"Krupp in finanziellen Schwierigkeiten", "Banken stoppen Krupp-Kredite", "Das Ende der Essener Dynastie" - Anfang 1967 gerät das Stahlunternehmen negativ in die Schlagzeilen. Für das Exportgeschäft mit industriellen Großanlagen sind hohe finanzielle Vorleistungen nötig. Dazu ist Krupp nicht mehr im Stande. Für die Gläubigerbanken ist der Familienbetrieb mit einem Allein-Inhaber an der Spitze nicht mehr zeitgemäß. Nun bietet sich ihnen die Chance, eine Veränderung zu erzwingen. Im März 1967 erhält der Konzern rettende Bundes- und Landesbürgschaften über 450 Millionen Mark. Die Banken geben daraufhin die Kredite frei. Im Gegenzug muss Firmenchef Alfried Krupp von Bohlen und Halbach einer Änderung der Rechtsform zustimmen. Die Personengesellschaft wird in eine GmbH umgewandelt, deren Allein-Gesellschafter eine neu gegründete Stiftung ist.
Geboren wird Alfried Krupp am 13. August 1907 in Essen. Sein Vater ist Gustav von Bohlen und Halbach, seine Mutter Bertha Krupp. Kälte, Distanz und Disziplin prägen die Erziehung des jungen Alfried. Seine Nichte und Biografin Diana Maria Friz schreibt, dass er "ein sehr introvertierter Mensch war und nur in einem ganz begrenzten Maße enge menschliche Bindungen zu anderen benötigte oder auch nur dazu fähig war." Nach Ingenieurstudium und Banklehre tritt Alfried Krupp 1936 in die Firma ein. Zwei Jahre später wird er Leiter der Rüstungsabteilung und Mitglied der NSDAP. Krupps geschäftlicher Ansprechpartner ist Rüstungsminister Albert Speer. Adolf Hitler persönlich verfügt per Gesetz, dass Alfried Krupp 1943 Allein-Eigentümer des Konzerns wird. Nach dem Zweiten Weltkrieg muss er dafür Rechenschaft ablegen: Während sein Vater Gustav verhandlungsunfähig ist, sitzt Alfried nach 17 Monaten Untersuchungshaft im Nürnberger Kriegsverbrecher-Prozess auf der Anklagebank.

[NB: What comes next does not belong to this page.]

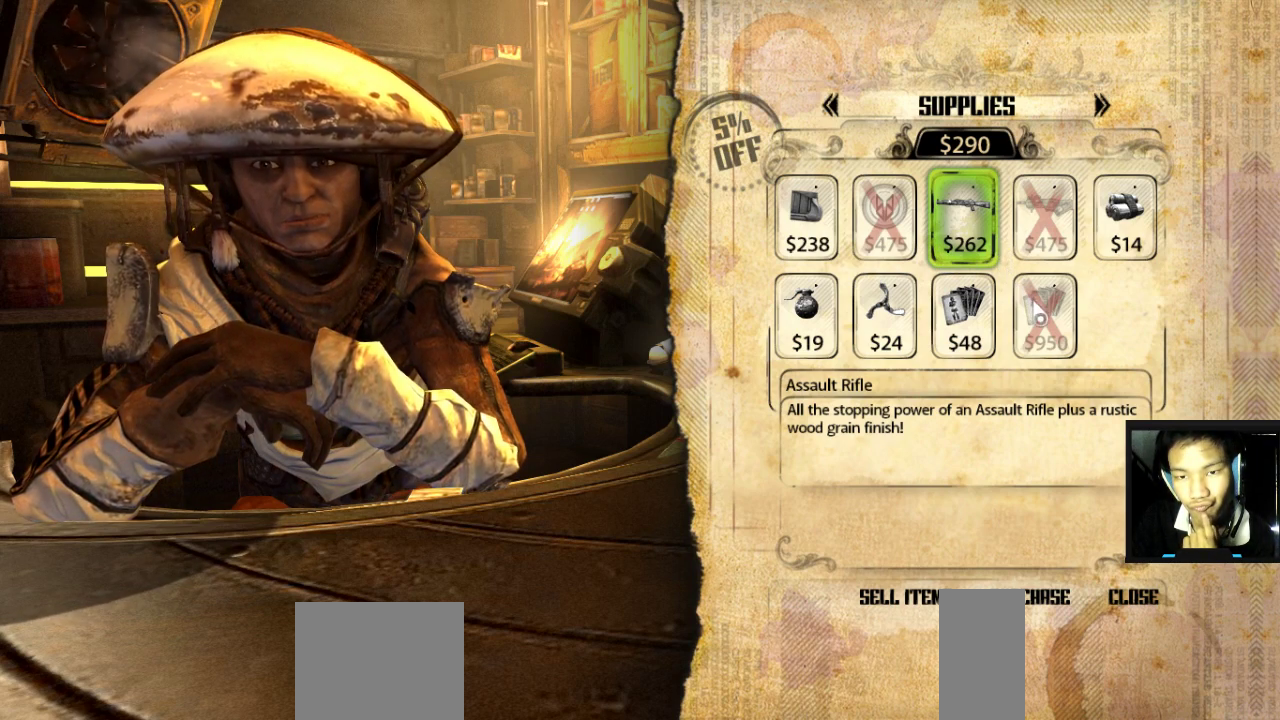
{"keys": [], "mouse": [], "mouse_move": "still", "events": [[67, "mouse_left", "down"], [167, "mouse_left", "up"]]}
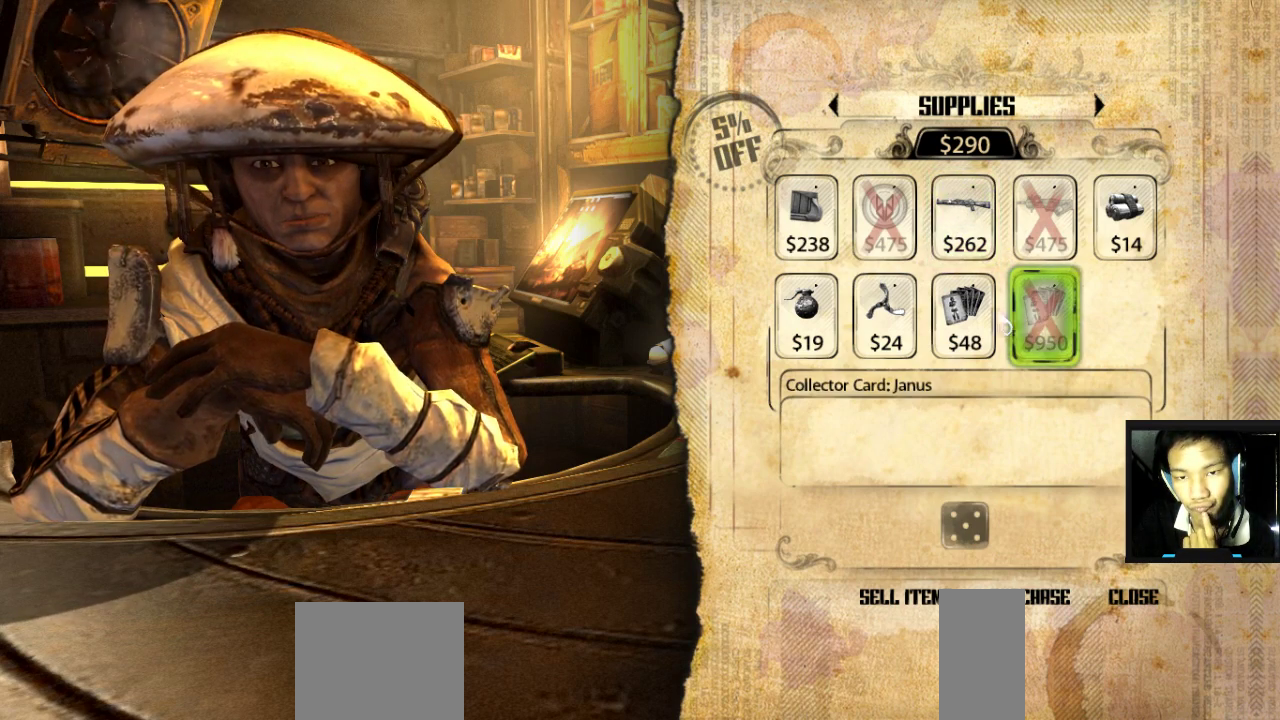
{"keys": [], "mouse": [], "mouse_move": "still", "events": [[233, "mouse_left", "down"], [283, "mouse_left", "up"]]}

1948 wird Alfried Krupp zu zwölf Jahren Haft verurteilt. Bestraft wird er wegen "Plünderung" und "Sklaverei". Damit ist die Beschäftigung tausender Zwangsarbeiter - darunter auch KZ-Häftlinge - gemeint. Bereits drei Jahre später wird Krupp im Zug einer Amnestie der Alliierten vorzeitig aus dem Gefängnis in Landsberg entlassen und erhält sein beschlagnahmtes Vermögen zurück. Das Unternehmen Krupp sucht neue Geschäftsfelder: statt Kriegswaffen werden nun Industrieanlagen exportiert. Treibende Kraft dabei ist der neue Generalbevollmächtigte Berthold Beitz. Krupp zieht sich aus der aktiven Firmenleitung zurück und fotografiert statt dessen, segelt auf der Ostsee und baut Bewässerungsanlagen auf seiner Farm in Argentinien. Beitz spielt auch 1967 bei der Rettungsaktion der Firma eine wichtige Rolle: Er überredet Alfrieds einzigen Sohn Arndt, auf sein Erbe zu verzichten - gegen eine Abfindung von zwei Millionen Mark pro Jahr. Alfried Krupp ist zu diesem Zeitpunkt bereits schwer krank: Der starke Raucher stirbt am 30. Juli 1967 an Lungenkrebs.